4. Add a lateral stretch by reaching your right hand towards your left side, elongating the right side of your torso, looking back over your left shoulder.

5. Hold for a few breaths, then switch sides.

6. This stretch helps to engage and strengthen the core muscles while promoting proper alignment and stability.

4. Lateral Stretch in Child's Pose

1. Begin in a kneeling position with your toes touching and knees wide apart.

2. Sit back on your heels and extend your arms forward, lowering your chest towards the floor. Walk your hands to the right, feeling a deep stretch along the left side of your torso.

3. Hold for 20-30 seconds, then repeat on the opposite side.

4. The lateral stretch in child’s pose targets the muscles along the sides of the body, promoting flexibility and reducing tension in the abdominal region.

5. Kneeling Hip Flexor Stretch

1. Kneel on your right knee with your left foot flat on the floor in front of you, creating a 90-degree angle with your left knee.

2. Place your hands on your left thigh for support.

3. Engage your core and gently shift your weight forward, feeling a stretch in the front of your right hip.

4. Hold for 20-30 seconds, then switch sides.

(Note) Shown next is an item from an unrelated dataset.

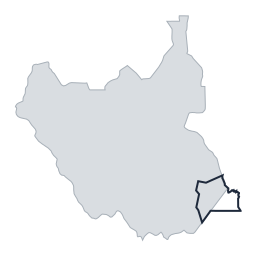 location of Kapoeta East, Eastern Equatoria, South Sudan
{"feature_id": "79223893B62671962917549", "entity_name": "Kapoeta East", "entity_type": "district", "adm_level": 2, "iso_a3": "SSD", "parent_name": "South Sudan", "parent_adm1": "Eastern Equatoria", "projection": "equal_earth", "projection_center": [35.583, 5.094], "detail": "medium", "context": "in_parent", "style": "outline", "palette": "slate", "viewbox_px": 256, "rotation_deg": 0, "n_neighbors": 0, "source": "geoboundaries", "source_scale": "gbopen_adm2", "svg_char_len": 4895}
<svg xmlns="http://www.w3.org/2000/svg" viewBox="0 0 256 256"><path d="M202.8,221.4L195.0,232.0L194.4,232.6L193.4,233.4L190.3,233.4L187.0,232.9L184.0,230.2L181.0,232.3L179.0,233.0L177.9,233.2L175.1,233.6L171.3,234.7L169.6,236.1L168.7,237.2L167.9,239.3L167.5,239.5L166.8,239.3L165.8,238.4L163.8,237.2L162.8,234.6L161.8,233.0L161.0,232.2L157.8,234.8L156.2,235.4L154.9,235.3L152.6,233.9L150.0,232.6L148.7,232.6L146.7,234.2L144.4,236.5L143.2,238.9L142.6,240.2L141.8,238.1L141.1,236.8L140.0,236.3L137.8,236.8L137.3,236.1L137.2,234.3L136.9,232.6L136.3,231.3L134.6,230.1L130.3,227.6L127.0,222.5L125.3,220.2L124.1,218.7L122.4,214.7L120.4,211.9L118.0,210.7L116.5,211.3L114.8,214.2L111.8,217.0L110.3,217.1L108.5,215.6L106.3,214.5L102.2,214.1L100.5,215.4L98.3,217.5L96.5,218.7L95.3,218.9L94.2,218.4L93.0,218.1L92.0,218.1L89.8,216.1L88.7,214.7L87.9,213.4L86.7,212.4L85.3,211.7L84.3,210.5L83.7,208.9L82.9,207.0L81.9,205.3L78.6,202.1L77.6,200.3L76.9,198.5L75.6,196.5L74.1,193.8L73.7,189.9L73.7,186.8L73.4,185.3L72.7,183.9L72.0,182.6L70.9,181.3L68.2,179.2L65.4,176.9L64.1,175.5L61.6,175.1L60.0,173.7L58.8,170.8L58.3,168.4L57.0,166.6L56.5,165.3L56.2,163.8L57.2,159.1L55.8,157.5L53.6,155.4L52.0,153.0L51.1,150.9L48.3,148.1L42.1,143.9L38.6,141.2L36.7,138.7L35.0,136.4L34.8,135.4L35.9,133.0L36.1,131.1L35.2,129.0L31.6,124.9L28.7,120.5L26.5,119.1L21.1,117.9L19.6,117.4L18.0,116.5L16.4,114.5L15.9,112.2L16.7,108.4L16.3,107.2L15.4,106.9L15.6,106.1L16.7,104.3L18.3,103.1L22.8,101.2L23.0,100.5L23.1,98.1L23.5,97.0L25.1,93.7L25.3,92.4L25.4,89.6L25.6,88.3L26.1,87.4L27.3,85.8L27.7,84.8L27.9,82.6L27.8,78.4L28.5,76.8L31.3,72.9L32.1,71.2L32.3,69.7L32.3,68.1L32.5,66.6L33.4,65.1L34.1,64.7L36.1,64.2L37.5,64.5L47.3,61.9L48.5,62.2L49.0,63.8L48.9,66.2L49.0,67.5L49.5,68.3L51.1,69.5L52.1,71.4L52.7,72.2L54.3,73.5L61.4,84.8L63.5,85.9L65.5,85.5L69.4,83.1L71.4,82.6L85.2,83.2L86.8,82.9L88.9,88.6L89.9,89.9L105.1,89.9L104.8,88.3L105.0,86.5L107.7,83.1L108.1,82.6L110.5,81.0L112.8,79.9L117.2,78.6L118.8,76.5L119.7,74.7L119.7,71.0L120.3,70.4L121.4,69.5L126.5,66.2L127.3,65.5L136.3,73.2L141.3,79.2L141.6,79.5L141.8,79.7L142.1,79.4L142.3,79.2L143.0,78.9L145.1,78.8L149.2,78.5L150.5,77.8L158.8,67.0L160.9,63.5L161.4,62.8L162.6,60.4L163.9,56.1L164.1,55.7L173.1,45.5L173.4,44.7L173.5,44.1L172.2,40.7L171.9,39.0L171.9,36.3L172.1,32.2L172.1,29.6L171.9,28.9L171.9,28.7L166.9,21.3L179.5,21.2L179.6,20.3L179.5,20.0L179.3,19.1L179.1,17.9L179.2,17.2L179.2,16.6L179.2,16.3L179.2,16.0L179.2,15.9L179.3,15.8L188.3,15.9L188.2,18.0L187.1,22.9L187.1,25.9L186.8,29.3L186.5,30.3L186.0,31.1L185.9,31.5L185.9,31.9L187.7,50.9L187.6,51.7L187.1,52.8L186.9,53.2L186.9,53.5L187.1,53.7L191.3,55.8L191.5,55.9L191.7,56.1L193.2,58.5L201.4,67.5L201.7,68.0L202.5,70.8L202.6,71.3L202.6,71.9L202.6,72.5L202.4,74.2L202.5,74.9L202.6,75.4L202.7,76.0L202.6,76.6L201.4,79.9L201.0,82.2L200.9,84.2L201.0,85.3L201.1,86.0L201.2,86.3L201.3,86.4L204.9,86.5L204.9,87.5L205.3,104.7L205.3,106.6L205.2,109.0L204.8,110.0L203.7,111.4L202.5,112.6L199.3,112.9L196.6,112.9L194.7,112.6L192.1,112.5L189.6,112.8L188.7,113.8L185.5,123.0L184.5,125.3L184.2,126.6L184.5,127.4L185.8,128.5L188.5,130.2L191.7,131.1L194.1,131.5L195.7,132.0L197.0,132.5L201.5,136.6L202.9,138.6L203.7,140.3L203.9,142.1L204.5,143.9L208.6,149.7L212.6,152.4L214.1,155.4L215.5,156.9L216.9,158.5L217.6,160.9L219.3,167.8L220.5,171.4L221.6,174.3L222.1,179.2L223.0,181.3L224.0,183.9L225.6,186.3L227.2,188.1L227.5,188.6L210.5,211.1L202.8,221.4Z" fill="#d9dde1" stroke="#a8b0b8" stroke-width="1"/><path d="M198.3,210.2L202.1,222.5L209.2,212.7L210.5,210.8L222.6,210.9L240.6,210.9L240.6,210.7L238.2,207.0L238.1,198.5L238.2,198.3L238.3,198.2L238.5,198.0L238.6,197.7L238.7,197.4L238.8,197.4L238.9,197.0L239.0,196.8L238.9,196.7L239.0,196.6L238.8,196.1L238.5,195.8L238.4,195.3L238.3,195.2L238.3,194.8L238.3,194.5L238.4,194.3L238.6,194.2L238.8,193.8L238.9,193.7L239.0,193.5L239.0,193.3L239.0,193.0L238.6,192.8L238.5,192.7L238.2,192.5L238.1,192.3L237.7,192.3L237.4,192.0L237.2,192.0L237.3,192.2L237.2,192.2L236.9,191.9L236.9,191.6L236.7,191.5L236.6,191.4L236.4,191.6L236.4,191.4L236.3,191.6L236.3,191.2L236.2,191.3L236.2,191.1L235.9,191.1L235.7,191.2L235.4,191.3L235.2,191.2L235.1,191.3L235.0,191.1L234.9,191.1L234.7,191.3L234.6,191.2L234.6,191.3L234.4,191.4L234.3,190.8L234.1,190.8L233.9,190.9L233.8,190.7L233.7,190.4L233.5,190.6L233.4,190.5L233.1,190.6L232.8,190.3L232.5,190.4L232.5,190.5L232.2,190.3L232.0,190.5L231.8,190.4L231.6,190.6L231.1,191.1L230.9,191.3L230.5,191.7L230.4,191.7L230.3,191.8L229.7,192.0L229.2,192.3L228.9,192.6L228.4,192.6L228.1,191.9L228.1,191.7L228.2,191.1L228.1,190.9L228.0,190.6L228.1,190.1L228.2,189.9L228.3,189.4L228.3,189.1L228.3,188.8L228.2,188.6L228.3,188.3L224.8,185.1L224.8,183.6L223.2,179.6L222.4,178.1L222.5,177.2L222.3,176.9L222.3,176.3L222.4,175.9L222.5,175.7L222.6,175.3L206.0,182.7L198.2,181.2L196.1,190.5L199.1,194.1L196.3,207.4L198.3,210.2Z" fill="none" stroke="#1e293b" stroke-width="2"/></svg>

5. The kneeling hip flexor stretch helps to alleviate tightness in the hip flexors, which can contribute to pelvic imbalance and strain on the abdominal muscles.

Incorporating these stretches into your daily routine can significantly contribute to the prevention and reduction of diastasis recti during pregnancy.

Remember to perform each stretch mindfully, focusing on proper form and alignment.

As always, consult with your healthcare provider before starting any new exercise regimen during pregnancy.